Ruth Bernhard American, 1905-2006

Ruth Bernhard was the daughter of Lucien Bernhard, a graphic designer known as "the father of the German poster." After studying for two years at the Berlin Academy of Art, she came to New York in 1927 and worked briefly in Ralph Steiner's studio; she bought her first camera the next year. Her first serious photograph, Lifesavers, interested Vogue's art director, Dr. M.F. Agha, and he arranged for its publication in Advertising Art in 1931; many photography assignments in advertising and industrial design photography followed. In 1934, she photographed the Museum of Modern Art's Machine Art exhibition, and began the photographs of nudes for which she is best known. She met Edward Weston in California and was compelled enough by his ideas to move to California in 1935. The focus of her work expanded to include pictures such as Doll's Head, often considered a prototype of Surrealist photography. Bernhard moved back to New York for eight years in 1939 during which time she met Alfred Stieglitz and was the subject of an issue of U.S. Camera. When she returned to California, she joined Ansel Adams, Wynn Bullock, and Imogen Cunningham as a leading photographer on the West Coast. She began a long and successful teaching career in 1967 and received the Dorothea Lange Award from the Oakland Art Museum in 1971. Two portfolios of her work--The Eternal Body and The Gift of the Commonplace--appeared in 1976, and a collection of her work, Collecting Light, was published in 1979.

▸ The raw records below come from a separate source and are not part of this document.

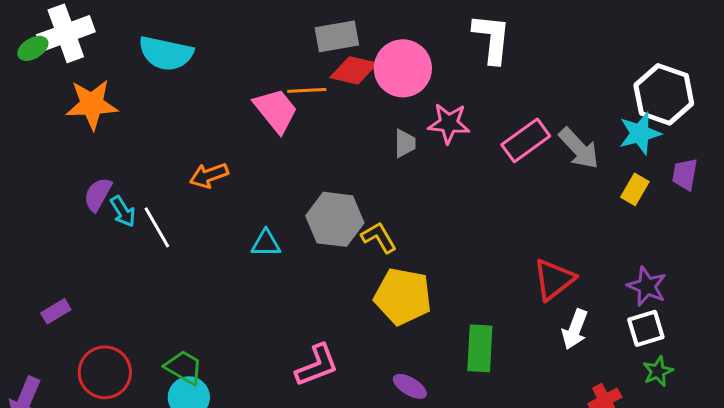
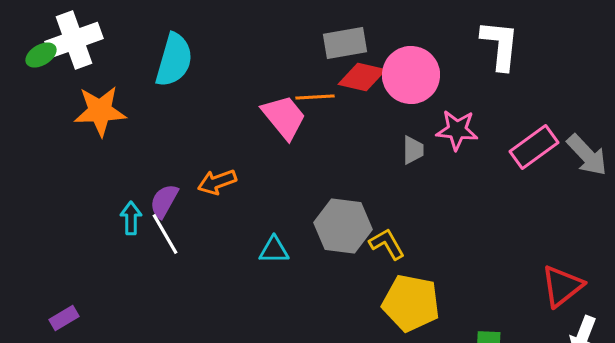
cyan semicircle: (166, 53) -> (174, 60), turned -86
purple semicircle: (98, 194) -> (164, 201), moved
cyan arrow: (123, 211) -> (131, 218), turned -148

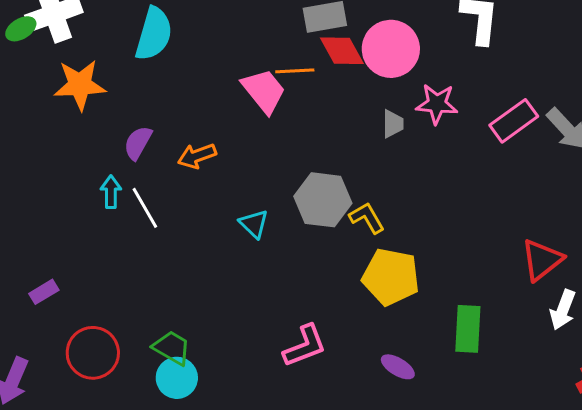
red diamond: (362, 77) -> (342, 51), turned 48
purple semicircle: (164, 201) -> (138, 143), moved
cyan triangle: (274, 250) -> (254, 224), turned 44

Bernhard treats all of her subjects, whether they are nudes, shells, or advertising products, as objects worthy of detailed observation. The close-up rendering lends a psychological element that aligns her work with both Surrealism and with the formalist tenets of 1930s modernist photography. In combining graphic elegance with sensual subject matter, Bernhard achieves a delicate balance between compositional precision and evocative sensuality.